BOLZANO. «Le donne? Sono favolose e nel lavoro mettono solitamente più passione degli uomini». A dirlo non è un funzionario qualsiasi ma Engelbert Schaller, direttore della ripartizione personale della Provincia, 65enne di Ora con una grande passione per il calcio che lo ha spinto a vivere da protagonista anche l'ascesa dell'Fc Alto Adige, tanto da entrare anche nel cda. In un ambiente tipicamente maschile dove le donne proprio non ci sono. È il dirigente più rispettato dell'amministrazione pubblica, forse il più temuto dai sindacalisti per la preparazione, il carattere deciso e la capacità di riuscire (quasi) sempre ad avere l'ultima parola su vertenze di lavoro e contratti. A dispetto delle apparenze, peraltro, in ufficio è (felicemente) circondato da donne, delle quali è il primo a riconoscere «le grandi capacità, tanto da rendere necessario un riequilibrio anche nei posti apicali».
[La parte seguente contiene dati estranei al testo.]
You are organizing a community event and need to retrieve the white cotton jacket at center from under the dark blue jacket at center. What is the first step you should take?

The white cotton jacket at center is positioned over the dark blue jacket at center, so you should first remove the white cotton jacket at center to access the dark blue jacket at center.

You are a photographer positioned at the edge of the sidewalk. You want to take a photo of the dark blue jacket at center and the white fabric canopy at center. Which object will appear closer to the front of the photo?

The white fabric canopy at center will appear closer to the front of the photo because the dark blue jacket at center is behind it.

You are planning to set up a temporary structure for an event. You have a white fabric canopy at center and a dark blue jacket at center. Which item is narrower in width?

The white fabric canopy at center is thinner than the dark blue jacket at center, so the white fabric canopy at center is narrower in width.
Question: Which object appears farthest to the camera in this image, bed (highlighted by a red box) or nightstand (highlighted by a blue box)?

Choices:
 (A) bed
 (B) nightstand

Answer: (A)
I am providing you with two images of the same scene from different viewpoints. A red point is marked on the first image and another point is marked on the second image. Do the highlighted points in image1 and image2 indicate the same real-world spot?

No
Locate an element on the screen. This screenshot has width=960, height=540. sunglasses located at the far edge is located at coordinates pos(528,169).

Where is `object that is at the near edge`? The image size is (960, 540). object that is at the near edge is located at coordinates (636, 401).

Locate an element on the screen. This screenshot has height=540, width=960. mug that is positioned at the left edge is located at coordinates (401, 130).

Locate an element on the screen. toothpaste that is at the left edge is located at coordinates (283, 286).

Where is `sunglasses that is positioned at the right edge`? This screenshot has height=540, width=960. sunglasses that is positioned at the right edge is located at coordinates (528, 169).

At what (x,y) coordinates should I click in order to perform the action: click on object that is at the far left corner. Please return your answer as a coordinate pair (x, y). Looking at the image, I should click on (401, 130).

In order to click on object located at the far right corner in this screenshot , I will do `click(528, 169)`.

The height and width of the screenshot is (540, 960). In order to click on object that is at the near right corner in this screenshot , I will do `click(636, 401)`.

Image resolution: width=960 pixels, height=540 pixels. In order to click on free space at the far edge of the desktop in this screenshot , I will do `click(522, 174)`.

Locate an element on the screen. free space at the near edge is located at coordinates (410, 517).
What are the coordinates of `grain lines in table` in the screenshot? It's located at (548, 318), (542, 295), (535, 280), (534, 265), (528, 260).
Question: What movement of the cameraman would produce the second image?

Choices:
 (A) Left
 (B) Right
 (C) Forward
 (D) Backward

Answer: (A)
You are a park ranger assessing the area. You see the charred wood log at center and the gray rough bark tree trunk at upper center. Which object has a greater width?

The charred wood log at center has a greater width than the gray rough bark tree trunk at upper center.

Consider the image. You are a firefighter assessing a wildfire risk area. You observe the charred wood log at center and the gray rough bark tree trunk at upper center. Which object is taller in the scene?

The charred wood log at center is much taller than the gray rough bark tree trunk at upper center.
Dottor Schaller, quante donne ci sono nell'amministrazione provinciale?

«Tante: 8260 contro 3960 uomini. La percentuale, secondo gli ultimi dati Astat, era del 67,6 per cento».

E nella scuola?

«Le donne sono 6855 contro 1938 uomini».

Questo rapporto, però, non viene rispettato nei posti dirigenziali. Perché?

«Facciamo un passo indietro. Nella mia ripartizione ci sono 4 donne al vertice su 8 direzioni, quindi siamo perfettamente in linea con l'auspicato 50 per cento».

Ma negli altri comparti non è così. Il gap resta enorme.

«Sì, siamo ancora indietro. Rispetto a quando sono entrato io in Provincia c'è stato un ingresso massiccio di donne laureate e la percentuale del gentil sesso nei posti di vertice sta salendo. Ma sono il primo ad essere convinto che serva una sorta di adeguamento».

Cosa frena le donne nel fare carriera in Provincia?

«Direi le aspettative, spesso lunghe, per la maternità, che sono un diritto ma rappresentano, per mille motivi, un ostacolo alla carriera. Ma quando tornano al lavoro le donne, con i figli più grandi, sono delle collaboratrici ideali. Più degli uomini».

Cosa hanno, appunto, in più degli uomini?

«Intendiamoci, lavoro bene anche con gli uomini ma le donne, spesso, sanno metterci una marcia in più. Hanno più passione ed entusiasmo, qualità che sul risultato complessivo hanno un peso importante».

Lei, quando entra in Provincia e vede così tante donne cosa pensa?

«Che sono una persona fortunata. Lavoro in un bel posto e con colleghe competenti e motivate».

Veniamo alla carenza di donne in politica. Che idea si è fatto?

«Che, spesso, sono le donne a non votare le donne».

Ma lei sarebbe pronto a votare quattro donne alle prossime elezioni provinciali?

«Non ne faccio una questione di uomini e donne, ma di competenze. Se ci fossero in lista quattro donne particolarmente competenti non avrei problemi a farlo».

Lei è cresciuto in un maso. Nella società contadina di 50 anni fa che ruolo aveva la Bäuerin?

«Importantissimo. Fondamentale per tutta la famiglia, ma c'era una separazione netta dei compiti. Oggi le donne studiano, si laureano come, se non più, degli uomini e vogliono veder riconosciuta la loro competenza. E, seppur gradualmente, sta accadendo».